Les 14 propositions du SDI
Mesures immédiates :
Assurances – Participations à l’effort national :
- Proposition 1 : Une taxe exceptionnelle sur les assurances à hauteur minimum d’1 milliard d’euros par mois sur la durée de l’état d’urgence sanitaire, soit un complément de 800 millions d’euros pour le mois de mars 2020.
- Proposition 2 : Organiser la prise en charge sans carence par les complémentaires santé des arrêts maladie liés à la garde d’enfant de moins de 16 ans par un indépendant.
- Proposition 3 : Interdire toute tarification des cabinets comptables au titre des diligences accomplies liées au Covid-19, notamment les demandes de chômage partiel et leur suivi.

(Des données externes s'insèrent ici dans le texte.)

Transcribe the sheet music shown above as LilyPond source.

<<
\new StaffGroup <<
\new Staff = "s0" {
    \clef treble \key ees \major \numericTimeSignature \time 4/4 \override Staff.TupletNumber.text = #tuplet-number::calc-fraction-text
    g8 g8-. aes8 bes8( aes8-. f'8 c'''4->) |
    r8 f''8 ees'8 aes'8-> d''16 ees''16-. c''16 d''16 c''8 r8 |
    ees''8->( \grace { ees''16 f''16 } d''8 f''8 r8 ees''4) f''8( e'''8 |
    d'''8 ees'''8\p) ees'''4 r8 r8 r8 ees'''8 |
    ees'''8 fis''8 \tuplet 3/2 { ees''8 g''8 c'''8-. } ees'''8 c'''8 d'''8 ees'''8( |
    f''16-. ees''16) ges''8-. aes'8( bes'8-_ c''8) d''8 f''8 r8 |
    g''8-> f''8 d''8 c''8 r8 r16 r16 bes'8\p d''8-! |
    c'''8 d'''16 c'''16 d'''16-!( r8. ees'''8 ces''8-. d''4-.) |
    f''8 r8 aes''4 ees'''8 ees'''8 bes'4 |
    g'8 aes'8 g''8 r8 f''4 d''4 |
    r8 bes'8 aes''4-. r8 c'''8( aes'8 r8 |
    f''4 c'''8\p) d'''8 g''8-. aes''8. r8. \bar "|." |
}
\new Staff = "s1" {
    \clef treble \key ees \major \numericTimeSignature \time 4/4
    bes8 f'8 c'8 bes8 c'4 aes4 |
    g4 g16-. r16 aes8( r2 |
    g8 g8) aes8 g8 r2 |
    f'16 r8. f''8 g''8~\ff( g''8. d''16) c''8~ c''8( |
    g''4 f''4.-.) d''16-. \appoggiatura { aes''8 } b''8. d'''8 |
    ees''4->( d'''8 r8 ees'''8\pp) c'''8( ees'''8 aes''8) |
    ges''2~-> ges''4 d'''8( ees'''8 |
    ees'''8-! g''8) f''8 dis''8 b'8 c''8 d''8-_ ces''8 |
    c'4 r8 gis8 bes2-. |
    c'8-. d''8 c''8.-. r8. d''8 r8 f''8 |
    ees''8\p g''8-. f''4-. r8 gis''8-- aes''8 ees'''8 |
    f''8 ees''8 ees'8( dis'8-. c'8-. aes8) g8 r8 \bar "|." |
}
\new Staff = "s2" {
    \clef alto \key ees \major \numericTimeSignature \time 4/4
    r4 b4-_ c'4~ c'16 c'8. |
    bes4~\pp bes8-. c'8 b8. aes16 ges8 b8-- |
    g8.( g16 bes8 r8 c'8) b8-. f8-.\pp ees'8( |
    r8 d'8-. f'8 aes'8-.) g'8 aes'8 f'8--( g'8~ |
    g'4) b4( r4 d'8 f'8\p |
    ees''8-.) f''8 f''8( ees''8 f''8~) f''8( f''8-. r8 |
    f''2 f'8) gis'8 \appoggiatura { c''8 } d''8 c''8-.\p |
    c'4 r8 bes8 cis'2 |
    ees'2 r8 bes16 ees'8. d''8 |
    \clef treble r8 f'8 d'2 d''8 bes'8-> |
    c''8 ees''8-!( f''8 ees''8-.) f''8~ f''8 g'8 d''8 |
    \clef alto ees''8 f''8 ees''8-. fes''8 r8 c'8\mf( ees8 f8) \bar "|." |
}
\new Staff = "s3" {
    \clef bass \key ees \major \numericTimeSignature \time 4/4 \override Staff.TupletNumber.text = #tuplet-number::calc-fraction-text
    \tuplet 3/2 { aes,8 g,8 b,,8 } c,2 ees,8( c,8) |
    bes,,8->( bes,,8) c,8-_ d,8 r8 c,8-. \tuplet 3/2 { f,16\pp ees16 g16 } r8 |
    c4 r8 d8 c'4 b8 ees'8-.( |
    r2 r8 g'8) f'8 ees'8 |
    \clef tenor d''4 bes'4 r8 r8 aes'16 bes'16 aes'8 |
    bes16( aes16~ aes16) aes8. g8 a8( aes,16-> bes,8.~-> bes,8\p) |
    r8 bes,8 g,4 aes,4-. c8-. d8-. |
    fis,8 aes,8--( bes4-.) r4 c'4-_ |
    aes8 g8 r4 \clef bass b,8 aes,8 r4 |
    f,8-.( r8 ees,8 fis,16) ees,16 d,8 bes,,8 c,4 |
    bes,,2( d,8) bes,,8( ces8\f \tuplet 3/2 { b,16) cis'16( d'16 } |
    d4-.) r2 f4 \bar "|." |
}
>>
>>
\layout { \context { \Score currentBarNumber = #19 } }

Banques : Accorder du temps pour l’étude des demandes de PGE au bénéfice des entreprises les plus fragiles.
- Proposition 4 : Neutraliser les effets des incidents de paiement sur la dégradation de la note bancaire des structures sur la période d’étude du PGE, incluant la période de recours à la médiation du crédit.
- Proposition 5 : Annuler tous les frais bancaires sur la période d’étude du PGE, incluant la période de recours à la médiation du crédit.
Social :
- Proposition 6 : Accorder aux TPE la possibilité d’imposer 6 jours de congés payés sur la période d’urgence sanitaire sans accord d’entreprise préalable.
- Proposition 7 : Renforcer l’action des pouvoirs publics auprès de deux secteurs particulièrement touchés :
Les fleuristes et restaurateurs (hors livraisons) qui ont perdu l’intégralité de leurs stocks à défaut de préavis sur l’obligation de fermeture, sans être couverts par leur assurance perte d’exploitation. Les professionnels de l’habillement qui ont acheté leurs stocks pour la saison printemps-été livrée en février et devaient se constituer la trésorerie pour le paiement et la commande de la collection de la prochaine saison sur la période Mars à Juillet.
Mesures de sortie de crise :
- Proposition 8 : Annuler des charges sociales et fiscales sur la période d’urgence sanitaire pour les TPE.
- Proposition 8 bis (alternative) : Étaler le paiement des charges sociales et fiscales liées à la période d’urgence sanitaire, augmentée de 2 mois, sur une durée s’écoulant jusqu’au 31 décembre 2021.
- Proposition 9 : Élargir le déplafonnement de la durée hebdomadaire maximale de travail de 48h à 60h aux secteurs du commerce de manière générale.
- Proposition 10 : Déplafonner le seuil de déclenchement des heures supplémentaires à 42h.
- Proposition 11 : Désocialiser et défiscaliser les heures supplémentaires au-delà de 42h.
- Proposition 12 : Accorder la possibilité de payer un volume de congés payés en sus du salaire en considérant que le salarié concerné travaillera sur cette période.
- Proposition 13 : Organiser les modalités de remboursement des loyers non perçus au titre du décret du 1er avril 2020.